What does that mean in practice? We provide rich, diverse resources and respectful support to children’s emerging interests and their various in-depth explorations and multi-media expressions. We observe to discover what the children are interested in and build on those inclinations, interests, and fascinations to help them learn naturally and holistically as powerful individual learners and as effective members in successful learning groups.
Children initiate the explorations and projects. They explore and express themselves in their own way and in their own time. Each exploration or project can take weeks or months, depending on the children’s sustained fascination, and can morph into new lines of inquiry and investigation.
For Nursery Year 1, we observe what things they bring into the classroom or choose there to play with, and we help them to go farther and deeper with those explorations. For example, an interest in playing with cardboard boxes might evolve into parents and teachers bringing in boxes of many sizes that after weeks of exploring, testing, and taping them together, may become a large maze of tunnels and towers.
For Nursery Year 2, we observe and listen to their expressed interests and support them in their gathering of information and other resources to fuel their in-depth explorations and comprehensive projects. For example, an interest in where the water in the classroom came from — may lead to exploring the pipes under the sink — and looking at building plans for the water supply — and a trip around the school to see the pipes — and building their own tubes to test water flow with gravity and pumps.
Exploring and expressing are the fundamental strategies in an emergent curriculum. We build learning around what the children want to explore, and the learning process involves gently guiding them to explore further and getting them to express, in words, gestures, processes, and materials, when they are able, what they want, what they’re doing, and why. Thus, exploring and expressing reinforce each other. And build individual and group cohesiveness.

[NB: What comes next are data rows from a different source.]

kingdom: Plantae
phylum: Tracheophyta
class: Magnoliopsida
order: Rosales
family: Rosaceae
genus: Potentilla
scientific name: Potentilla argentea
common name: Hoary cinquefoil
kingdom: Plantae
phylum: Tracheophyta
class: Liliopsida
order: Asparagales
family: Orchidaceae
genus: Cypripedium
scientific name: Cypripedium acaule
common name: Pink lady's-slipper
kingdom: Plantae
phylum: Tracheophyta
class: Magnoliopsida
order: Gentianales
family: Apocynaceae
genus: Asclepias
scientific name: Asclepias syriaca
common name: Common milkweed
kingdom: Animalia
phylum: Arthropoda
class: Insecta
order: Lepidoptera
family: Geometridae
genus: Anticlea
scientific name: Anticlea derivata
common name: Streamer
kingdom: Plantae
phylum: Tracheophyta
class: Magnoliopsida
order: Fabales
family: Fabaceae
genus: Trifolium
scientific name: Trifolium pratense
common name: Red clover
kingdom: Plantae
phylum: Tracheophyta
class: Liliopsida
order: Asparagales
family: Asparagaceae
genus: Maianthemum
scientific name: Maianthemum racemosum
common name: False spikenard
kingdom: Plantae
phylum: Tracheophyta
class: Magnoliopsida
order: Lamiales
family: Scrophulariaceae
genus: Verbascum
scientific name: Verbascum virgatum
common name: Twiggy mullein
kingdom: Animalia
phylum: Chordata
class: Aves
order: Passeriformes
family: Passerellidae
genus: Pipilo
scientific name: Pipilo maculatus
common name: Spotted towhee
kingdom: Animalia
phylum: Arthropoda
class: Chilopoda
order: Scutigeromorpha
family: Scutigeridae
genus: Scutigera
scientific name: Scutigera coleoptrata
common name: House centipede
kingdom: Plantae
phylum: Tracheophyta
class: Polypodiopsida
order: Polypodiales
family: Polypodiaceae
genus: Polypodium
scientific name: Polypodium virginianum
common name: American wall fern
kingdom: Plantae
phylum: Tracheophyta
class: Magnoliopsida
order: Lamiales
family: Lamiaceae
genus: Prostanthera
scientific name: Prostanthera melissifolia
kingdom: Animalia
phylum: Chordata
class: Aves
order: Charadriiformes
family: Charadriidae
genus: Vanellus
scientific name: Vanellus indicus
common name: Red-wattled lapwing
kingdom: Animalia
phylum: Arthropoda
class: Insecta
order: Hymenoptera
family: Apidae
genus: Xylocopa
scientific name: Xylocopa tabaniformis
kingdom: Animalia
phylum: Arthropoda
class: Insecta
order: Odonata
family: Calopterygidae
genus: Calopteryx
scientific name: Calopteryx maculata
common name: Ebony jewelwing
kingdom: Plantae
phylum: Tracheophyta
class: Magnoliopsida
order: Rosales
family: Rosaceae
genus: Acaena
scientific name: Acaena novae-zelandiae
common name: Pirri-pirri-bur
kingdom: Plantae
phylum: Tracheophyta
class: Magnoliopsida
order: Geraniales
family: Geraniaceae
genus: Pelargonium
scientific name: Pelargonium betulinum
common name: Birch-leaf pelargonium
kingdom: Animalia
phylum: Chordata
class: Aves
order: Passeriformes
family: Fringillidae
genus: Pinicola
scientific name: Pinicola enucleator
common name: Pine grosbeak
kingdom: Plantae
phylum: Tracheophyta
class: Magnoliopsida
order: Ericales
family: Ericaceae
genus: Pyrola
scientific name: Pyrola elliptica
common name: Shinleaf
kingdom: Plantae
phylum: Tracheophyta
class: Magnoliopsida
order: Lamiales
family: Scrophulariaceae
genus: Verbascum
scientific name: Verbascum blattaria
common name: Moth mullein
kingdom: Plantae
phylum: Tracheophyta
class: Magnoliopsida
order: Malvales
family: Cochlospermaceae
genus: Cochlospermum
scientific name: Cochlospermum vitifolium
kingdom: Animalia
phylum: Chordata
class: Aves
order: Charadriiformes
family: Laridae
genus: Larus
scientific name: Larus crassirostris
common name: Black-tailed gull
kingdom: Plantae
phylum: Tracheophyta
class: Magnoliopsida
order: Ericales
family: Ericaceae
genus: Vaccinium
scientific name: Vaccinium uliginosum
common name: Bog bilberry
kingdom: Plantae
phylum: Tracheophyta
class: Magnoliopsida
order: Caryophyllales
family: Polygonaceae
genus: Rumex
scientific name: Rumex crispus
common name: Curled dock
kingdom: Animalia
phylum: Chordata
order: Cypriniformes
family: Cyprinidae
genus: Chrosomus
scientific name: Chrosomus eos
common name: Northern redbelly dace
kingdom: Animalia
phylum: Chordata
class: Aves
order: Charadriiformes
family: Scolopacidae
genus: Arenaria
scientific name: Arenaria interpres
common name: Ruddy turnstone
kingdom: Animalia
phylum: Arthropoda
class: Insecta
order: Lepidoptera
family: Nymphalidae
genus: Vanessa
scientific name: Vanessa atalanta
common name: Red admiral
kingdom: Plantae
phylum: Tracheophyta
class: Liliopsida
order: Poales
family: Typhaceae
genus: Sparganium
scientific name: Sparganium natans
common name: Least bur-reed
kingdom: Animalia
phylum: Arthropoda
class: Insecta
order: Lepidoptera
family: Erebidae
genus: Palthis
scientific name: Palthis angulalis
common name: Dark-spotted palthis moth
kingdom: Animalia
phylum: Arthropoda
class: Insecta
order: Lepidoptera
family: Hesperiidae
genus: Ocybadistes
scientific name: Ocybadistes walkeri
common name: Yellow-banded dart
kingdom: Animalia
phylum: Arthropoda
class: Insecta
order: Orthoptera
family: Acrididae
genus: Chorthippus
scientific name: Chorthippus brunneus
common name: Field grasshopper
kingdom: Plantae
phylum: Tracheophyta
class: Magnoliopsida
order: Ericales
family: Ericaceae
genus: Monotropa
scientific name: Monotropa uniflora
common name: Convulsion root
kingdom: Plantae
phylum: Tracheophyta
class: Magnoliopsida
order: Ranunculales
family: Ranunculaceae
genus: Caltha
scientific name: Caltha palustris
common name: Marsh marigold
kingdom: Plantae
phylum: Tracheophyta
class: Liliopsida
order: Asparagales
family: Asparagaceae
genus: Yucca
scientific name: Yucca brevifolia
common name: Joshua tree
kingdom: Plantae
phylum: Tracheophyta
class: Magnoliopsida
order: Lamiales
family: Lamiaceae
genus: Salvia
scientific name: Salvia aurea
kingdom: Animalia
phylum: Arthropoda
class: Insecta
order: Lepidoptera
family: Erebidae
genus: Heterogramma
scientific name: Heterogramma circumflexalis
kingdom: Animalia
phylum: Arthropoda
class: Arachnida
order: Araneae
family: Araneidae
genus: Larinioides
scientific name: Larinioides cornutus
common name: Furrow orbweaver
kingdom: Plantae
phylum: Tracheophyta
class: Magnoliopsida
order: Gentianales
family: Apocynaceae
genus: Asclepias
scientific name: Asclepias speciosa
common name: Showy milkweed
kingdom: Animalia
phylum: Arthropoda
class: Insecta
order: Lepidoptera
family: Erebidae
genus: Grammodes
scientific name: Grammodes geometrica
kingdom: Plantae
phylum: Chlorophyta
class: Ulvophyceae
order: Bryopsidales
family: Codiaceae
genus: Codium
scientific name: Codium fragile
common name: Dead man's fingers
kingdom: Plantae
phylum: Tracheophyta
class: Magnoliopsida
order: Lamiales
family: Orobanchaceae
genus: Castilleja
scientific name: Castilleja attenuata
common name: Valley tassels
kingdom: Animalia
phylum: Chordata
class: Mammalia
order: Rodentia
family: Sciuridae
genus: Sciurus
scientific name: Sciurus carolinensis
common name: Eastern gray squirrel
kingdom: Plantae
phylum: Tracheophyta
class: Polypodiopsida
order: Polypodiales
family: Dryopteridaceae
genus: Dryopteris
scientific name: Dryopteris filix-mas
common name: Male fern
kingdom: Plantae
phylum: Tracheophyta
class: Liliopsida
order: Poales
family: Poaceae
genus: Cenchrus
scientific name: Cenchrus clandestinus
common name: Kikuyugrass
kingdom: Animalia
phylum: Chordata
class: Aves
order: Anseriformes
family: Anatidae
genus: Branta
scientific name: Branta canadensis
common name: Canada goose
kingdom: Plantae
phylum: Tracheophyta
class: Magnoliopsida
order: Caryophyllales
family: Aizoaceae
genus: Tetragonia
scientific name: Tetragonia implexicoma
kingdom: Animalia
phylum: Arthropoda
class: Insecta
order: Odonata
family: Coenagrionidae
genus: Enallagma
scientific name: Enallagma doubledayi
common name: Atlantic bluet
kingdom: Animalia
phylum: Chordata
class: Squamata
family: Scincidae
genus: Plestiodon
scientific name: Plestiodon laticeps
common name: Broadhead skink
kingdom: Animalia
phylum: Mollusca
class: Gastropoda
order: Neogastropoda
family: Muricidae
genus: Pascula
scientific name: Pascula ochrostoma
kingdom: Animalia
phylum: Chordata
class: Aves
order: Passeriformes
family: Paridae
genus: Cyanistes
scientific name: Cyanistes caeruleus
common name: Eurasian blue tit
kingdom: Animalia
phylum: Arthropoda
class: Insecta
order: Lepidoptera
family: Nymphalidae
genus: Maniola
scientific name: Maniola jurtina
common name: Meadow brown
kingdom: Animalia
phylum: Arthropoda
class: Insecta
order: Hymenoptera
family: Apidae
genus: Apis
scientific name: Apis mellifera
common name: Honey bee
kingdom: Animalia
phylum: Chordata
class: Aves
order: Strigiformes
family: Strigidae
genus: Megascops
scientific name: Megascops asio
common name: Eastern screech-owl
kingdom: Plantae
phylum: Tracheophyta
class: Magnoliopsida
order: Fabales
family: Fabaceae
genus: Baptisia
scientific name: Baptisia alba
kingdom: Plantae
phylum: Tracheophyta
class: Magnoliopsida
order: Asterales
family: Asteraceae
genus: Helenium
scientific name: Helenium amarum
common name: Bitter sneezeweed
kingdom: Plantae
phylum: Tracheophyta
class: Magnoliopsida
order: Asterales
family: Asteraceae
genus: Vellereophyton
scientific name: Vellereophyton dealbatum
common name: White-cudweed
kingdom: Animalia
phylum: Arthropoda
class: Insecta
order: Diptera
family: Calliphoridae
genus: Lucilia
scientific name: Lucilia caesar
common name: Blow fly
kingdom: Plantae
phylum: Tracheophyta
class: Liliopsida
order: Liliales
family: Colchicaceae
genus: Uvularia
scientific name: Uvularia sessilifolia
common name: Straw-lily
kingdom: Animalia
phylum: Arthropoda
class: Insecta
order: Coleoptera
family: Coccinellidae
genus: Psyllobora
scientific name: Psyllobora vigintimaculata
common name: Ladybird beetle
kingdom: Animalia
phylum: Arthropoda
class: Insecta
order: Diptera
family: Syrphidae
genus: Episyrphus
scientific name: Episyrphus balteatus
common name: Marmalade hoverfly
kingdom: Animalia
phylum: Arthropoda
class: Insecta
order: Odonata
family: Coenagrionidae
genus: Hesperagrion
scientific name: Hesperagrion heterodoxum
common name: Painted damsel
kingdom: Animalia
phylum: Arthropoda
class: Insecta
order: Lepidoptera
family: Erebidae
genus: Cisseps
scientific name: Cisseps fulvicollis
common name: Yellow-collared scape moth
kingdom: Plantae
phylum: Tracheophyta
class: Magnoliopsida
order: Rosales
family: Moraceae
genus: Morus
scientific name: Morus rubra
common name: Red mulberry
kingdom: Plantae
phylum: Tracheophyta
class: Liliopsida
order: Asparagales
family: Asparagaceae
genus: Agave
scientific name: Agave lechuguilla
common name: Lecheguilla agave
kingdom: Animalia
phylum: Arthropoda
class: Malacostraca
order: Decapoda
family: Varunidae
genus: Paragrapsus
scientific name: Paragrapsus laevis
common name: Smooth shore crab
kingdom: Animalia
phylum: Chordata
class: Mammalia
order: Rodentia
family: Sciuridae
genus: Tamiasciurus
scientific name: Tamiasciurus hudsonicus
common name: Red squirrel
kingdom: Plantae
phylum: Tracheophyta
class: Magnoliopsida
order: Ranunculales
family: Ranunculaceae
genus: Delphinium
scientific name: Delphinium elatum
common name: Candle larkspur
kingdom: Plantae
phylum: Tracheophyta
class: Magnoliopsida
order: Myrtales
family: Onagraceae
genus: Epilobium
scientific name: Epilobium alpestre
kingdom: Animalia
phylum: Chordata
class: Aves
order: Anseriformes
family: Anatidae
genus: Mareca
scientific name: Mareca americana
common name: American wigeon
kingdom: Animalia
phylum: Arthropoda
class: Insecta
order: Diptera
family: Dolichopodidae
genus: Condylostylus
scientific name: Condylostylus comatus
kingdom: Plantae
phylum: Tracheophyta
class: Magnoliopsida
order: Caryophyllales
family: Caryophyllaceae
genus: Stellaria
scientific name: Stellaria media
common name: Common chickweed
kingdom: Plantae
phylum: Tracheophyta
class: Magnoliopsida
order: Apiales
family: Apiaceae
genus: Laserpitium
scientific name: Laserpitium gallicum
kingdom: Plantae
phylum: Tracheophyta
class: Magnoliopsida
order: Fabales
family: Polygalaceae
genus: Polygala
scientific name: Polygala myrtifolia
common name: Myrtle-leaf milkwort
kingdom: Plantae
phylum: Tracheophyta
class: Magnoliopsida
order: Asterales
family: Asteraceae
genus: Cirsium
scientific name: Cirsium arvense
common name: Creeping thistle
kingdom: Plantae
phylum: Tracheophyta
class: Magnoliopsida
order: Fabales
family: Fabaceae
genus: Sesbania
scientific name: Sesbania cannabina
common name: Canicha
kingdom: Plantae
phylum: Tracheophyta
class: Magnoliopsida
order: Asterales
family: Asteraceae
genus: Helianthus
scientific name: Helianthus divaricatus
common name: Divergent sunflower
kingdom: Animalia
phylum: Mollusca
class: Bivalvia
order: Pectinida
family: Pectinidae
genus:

In emergent curriculum learning groups, children learn to accept, understand, and appreciate the interests, skills, working styles, temperaments, and resources of the other children. Their unique offerings are aggregated into fascinating multi-dimensional projects and their individual efforts lead to more comprehensive compelling results.
When paired with in-depth explorations and a project approach, an emergent curriculum is a powerful learning tool, because it is child-initiated, child-centered, and child-directed; with adult facilitation. By harnessing children’s own interests, motivation, and energy, it allows for and encourages them to determine their own learning direction, pace, focus, and rewards.
The result of an emergent curriculum is that children absorb a wide range of information and significant social, emotional, and physical development thanks to their having explored many sources, materials, and processes.
An emergent curriculum develops an appreciation for and skills in working with diversity in all its forms, including:
* Learning Styles
* Body Types
* Life Orientations * World View
* Family Cultures
* Skill Sets
* Knowledge Bases
* Belief Systems
* Work and Learning Spaces
* Hundred Languages of Children
It also develops a strong foundation for emotional intelligence and a significant understanding of a range of emotions, with corresponding effects on self-image, self-worth, and social success.